Saturday was mostly overcast and rainy, so I spent the rest of the day inside with the dogs, reading my book and keeping Riley from licking his paw. He doesn’t seem to understand that it won’t heal (just a little scratch) if he won’t leave it alone. I FINALLY finished the Mars trilogy. I thought it would never end. I liked it, I really did, but I was SO ready for something else. I started the third Inda book (fantasy – love these books) Saturday afternoon and finished it before dinner Sunday night. (I really did almost nothing but read this weekend.) Tried the new Indian restaurant in Ashburn for dinner. It was okay. I like our regular one better.
Sunday was a BEAUtiful day. I spent most of it outside. Reading, but outside. I had breakfast on the deck, and then I blocked off the front steps of the porch so the dogs could join me and sat out on the porch swing (reading). Riley got a little anxious (I have no idea why) and climbed up in the swing with me. When I got tired of that (and of Riley’s restlessness), I moved us all into the backyard. Grabbed a blanket, spread it out in the shade of the little trees in the back corner, ran back inside to get the bug spray, and then I settled down to read some more.
It was perfect weather. Warm enough for shorts, perfectly blue sky, and Roxy hung out with me next to the blanket (and on it, when I brought my pb&J outside for lunch). And I couldn’t put my book down. Finally, I was reading something I was excited about. Unfortunately, it was the third book in a four-book series. The fourth book came out last month, but only in hardcover. Unless I can find it at the library, I’m waiting for the paperback. Sadly.
While I’m waiting for that, though, I have plenty of other books to read. I just started The Magicians, by Lev Grossman. The plot so far (I’m only a few chapters in) seems to be a cross between The Lion, the Witch, and the Wardrobe and Harry Potter. But with older kids. And I like it. Yay!

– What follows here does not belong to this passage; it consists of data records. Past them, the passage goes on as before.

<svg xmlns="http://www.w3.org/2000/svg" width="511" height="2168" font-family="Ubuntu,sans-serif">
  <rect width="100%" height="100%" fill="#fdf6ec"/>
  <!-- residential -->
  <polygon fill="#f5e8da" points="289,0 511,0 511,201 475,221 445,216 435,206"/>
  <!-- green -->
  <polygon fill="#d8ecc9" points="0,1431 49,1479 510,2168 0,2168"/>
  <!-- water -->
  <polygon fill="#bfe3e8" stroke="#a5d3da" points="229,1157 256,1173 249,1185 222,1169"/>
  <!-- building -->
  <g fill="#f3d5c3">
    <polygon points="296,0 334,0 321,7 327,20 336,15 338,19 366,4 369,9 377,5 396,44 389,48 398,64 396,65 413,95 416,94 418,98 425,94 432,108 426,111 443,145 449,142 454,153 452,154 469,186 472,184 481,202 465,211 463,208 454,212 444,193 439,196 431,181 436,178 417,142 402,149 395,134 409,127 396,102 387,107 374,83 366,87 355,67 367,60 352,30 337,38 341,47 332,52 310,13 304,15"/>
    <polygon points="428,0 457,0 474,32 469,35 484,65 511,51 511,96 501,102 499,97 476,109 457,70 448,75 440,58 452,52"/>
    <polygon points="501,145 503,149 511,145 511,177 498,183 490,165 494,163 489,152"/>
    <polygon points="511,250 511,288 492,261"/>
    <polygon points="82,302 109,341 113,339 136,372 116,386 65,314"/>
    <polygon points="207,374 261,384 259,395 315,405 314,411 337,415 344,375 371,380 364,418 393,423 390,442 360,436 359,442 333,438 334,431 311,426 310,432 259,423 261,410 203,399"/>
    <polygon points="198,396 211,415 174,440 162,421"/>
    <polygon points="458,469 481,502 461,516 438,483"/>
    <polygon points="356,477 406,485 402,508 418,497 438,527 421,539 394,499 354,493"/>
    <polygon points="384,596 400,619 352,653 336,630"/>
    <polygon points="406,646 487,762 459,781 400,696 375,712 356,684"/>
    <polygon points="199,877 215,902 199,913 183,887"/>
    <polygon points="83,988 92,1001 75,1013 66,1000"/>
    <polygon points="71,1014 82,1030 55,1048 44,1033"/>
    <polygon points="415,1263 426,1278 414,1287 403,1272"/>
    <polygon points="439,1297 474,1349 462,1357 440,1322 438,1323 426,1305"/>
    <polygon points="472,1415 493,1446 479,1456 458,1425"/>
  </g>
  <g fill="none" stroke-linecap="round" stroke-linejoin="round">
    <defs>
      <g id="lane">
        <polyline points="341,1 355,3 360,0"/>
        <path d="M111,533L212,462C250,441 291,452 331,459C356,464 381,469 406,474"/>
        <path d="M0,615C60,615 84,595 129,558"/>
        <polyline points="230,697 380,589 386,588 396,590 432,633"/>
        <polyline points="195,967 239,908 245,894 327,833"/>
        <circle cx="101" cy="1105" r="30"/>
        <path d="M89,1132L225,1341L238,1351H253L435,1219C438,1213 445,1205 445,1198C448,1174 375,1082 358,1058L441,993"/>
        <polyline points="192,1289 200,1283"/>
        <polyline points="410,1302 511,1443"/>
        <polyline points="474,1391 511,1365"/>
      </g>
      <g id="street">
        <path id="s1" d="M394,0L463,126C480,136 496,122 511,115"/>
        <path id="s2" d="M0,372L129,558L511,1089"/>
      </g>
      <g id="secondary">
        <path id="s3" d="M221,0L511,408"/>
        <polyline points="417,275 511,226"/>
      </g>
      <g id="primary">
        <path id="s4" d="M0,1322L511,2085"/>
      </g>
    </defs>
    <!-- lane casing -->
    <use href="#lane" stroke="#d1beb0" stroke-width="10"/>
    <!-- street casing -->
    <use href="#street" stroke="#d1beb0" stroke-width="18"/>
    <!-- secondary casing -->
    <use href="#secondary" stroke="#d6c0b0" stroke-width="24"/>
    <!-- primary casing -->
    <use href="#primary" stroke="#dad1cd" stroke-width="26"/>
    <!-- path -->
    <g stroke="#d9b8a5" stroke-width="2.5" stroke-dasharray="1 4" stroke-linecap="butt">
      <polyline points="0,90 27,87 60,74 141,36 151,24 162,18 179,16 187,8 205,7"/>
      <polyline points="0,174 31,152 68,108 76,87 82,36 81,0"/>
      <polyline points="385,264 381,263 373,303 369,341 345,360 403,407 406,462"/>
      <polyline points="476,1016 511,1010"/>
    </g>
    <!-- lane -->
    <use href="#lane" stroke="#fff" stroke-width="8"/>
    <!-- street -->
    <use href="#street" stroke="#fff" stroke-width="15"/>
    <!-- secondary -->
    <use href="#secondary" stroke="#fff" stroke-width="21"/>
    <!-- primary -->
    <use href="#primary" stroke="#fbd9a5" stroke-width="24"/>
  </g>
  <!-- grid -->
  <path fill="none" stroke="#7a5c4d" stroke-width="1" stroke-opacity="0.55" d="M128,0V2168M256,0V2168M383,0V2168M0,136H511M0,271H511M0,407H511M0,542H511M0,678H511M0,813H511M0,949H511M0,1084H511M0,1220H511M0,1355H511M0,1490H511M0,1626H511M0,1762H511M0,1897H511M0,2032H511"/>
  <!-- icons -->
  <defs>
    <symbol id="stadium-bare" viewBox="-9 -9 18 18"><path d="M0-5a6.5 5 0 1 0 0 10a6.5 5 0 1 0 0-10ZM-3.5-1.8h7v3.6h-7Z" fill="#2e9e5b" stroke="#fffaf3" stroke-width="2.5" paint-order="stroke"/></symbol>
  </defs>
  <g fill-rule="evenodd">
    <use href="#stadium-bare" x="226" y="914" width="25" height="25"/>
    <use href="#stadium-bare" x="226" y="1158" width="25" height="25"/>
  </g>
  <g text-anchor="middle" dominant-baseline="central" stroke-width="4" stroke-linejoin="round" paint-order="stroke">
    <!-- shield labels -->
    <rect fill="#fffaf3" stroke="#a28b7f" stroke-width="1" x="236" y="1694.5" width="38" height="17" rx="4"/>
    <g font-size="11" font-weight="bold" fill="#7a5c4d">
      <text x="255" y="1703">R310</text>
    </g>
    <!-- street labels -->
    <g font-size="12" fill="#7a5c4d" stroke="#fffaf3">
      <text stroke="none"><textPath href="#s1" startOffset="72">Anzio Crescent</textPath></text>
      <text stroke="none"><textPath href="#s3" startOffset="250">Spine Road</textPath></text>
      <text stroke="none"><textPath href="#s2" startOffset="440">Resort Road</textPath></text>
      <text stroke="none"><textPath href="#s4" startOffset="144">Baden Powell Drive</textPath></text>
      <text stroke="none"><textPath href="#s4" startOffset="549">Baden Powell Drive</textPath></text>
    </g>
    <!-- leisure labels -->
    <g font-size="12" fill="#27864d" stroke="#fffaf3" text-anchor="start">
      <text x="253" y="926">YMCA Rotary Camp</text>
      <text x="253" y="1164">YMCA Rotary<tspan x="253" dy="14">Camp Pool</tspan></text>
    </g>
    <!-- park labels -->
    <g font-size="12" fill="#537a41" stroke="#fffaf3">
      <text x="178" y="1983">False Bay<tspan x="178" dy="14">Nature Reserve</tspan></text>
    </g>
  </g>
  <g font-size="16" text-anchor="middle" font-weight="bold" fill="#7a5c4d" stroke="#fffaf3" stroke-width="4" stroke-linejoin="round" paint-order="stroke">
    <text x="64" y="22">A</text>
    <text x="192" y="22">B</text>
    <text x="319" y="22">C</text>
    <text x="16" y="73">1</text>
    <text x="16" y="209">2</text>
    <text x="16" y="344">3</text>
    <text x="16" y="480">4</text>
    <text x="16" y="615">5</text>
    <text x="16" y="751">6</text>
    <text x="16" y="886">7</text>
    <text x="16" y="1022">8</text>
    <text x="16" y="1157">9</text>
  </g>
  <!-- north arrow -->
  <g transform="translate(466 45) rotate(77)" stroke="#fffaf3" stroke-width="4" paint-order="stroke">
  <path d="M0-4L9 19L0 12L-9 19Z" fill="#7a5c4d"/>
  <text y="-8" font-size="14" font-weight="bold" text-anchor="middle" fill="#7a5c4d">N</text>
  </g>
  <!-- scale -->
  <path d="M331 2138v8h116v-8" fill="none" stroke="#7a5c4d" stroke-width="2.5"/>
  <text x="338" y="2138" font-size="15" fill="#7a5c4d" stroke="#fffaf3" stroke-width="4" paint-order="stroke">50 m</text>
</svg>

Riley barely waited for me to let go of the bowl before he attacked his food tonight. Poor guy. We’ve caught Roxy eating out of his bowl lately instead of hers, so maybe he just hasn’t been eating regularly. Of course, if she eats his food, hers is still there, so if he were hungry enough, I’m sure he’d eat it.
I hate mosquitoes. They don’t just ruin your day when they bite you; they ruin your WHOLE WEEK. Seriously, I got bitten five or six times on Saturday, and I’m still fighting it. Do they have any redeeming value? I mean, I REALLY don’t like spiders, but at least they eat other bugs I don’t like (like flies and maybe mosquitoes, right?). Do mosquitoes do any good?
Google to the rescue: mosquitoes work as population control, by carrying diseases, for people and animals. They’re also food for birds, bats, frogs, etc, so they might starve if we got rid of mosquitoes. And apparently, they’re pollinators. So not enTIREly useless. But I still hate them.
One last thing: the microwave works like a champ. I steamed broccoli in it last night and it came out just right.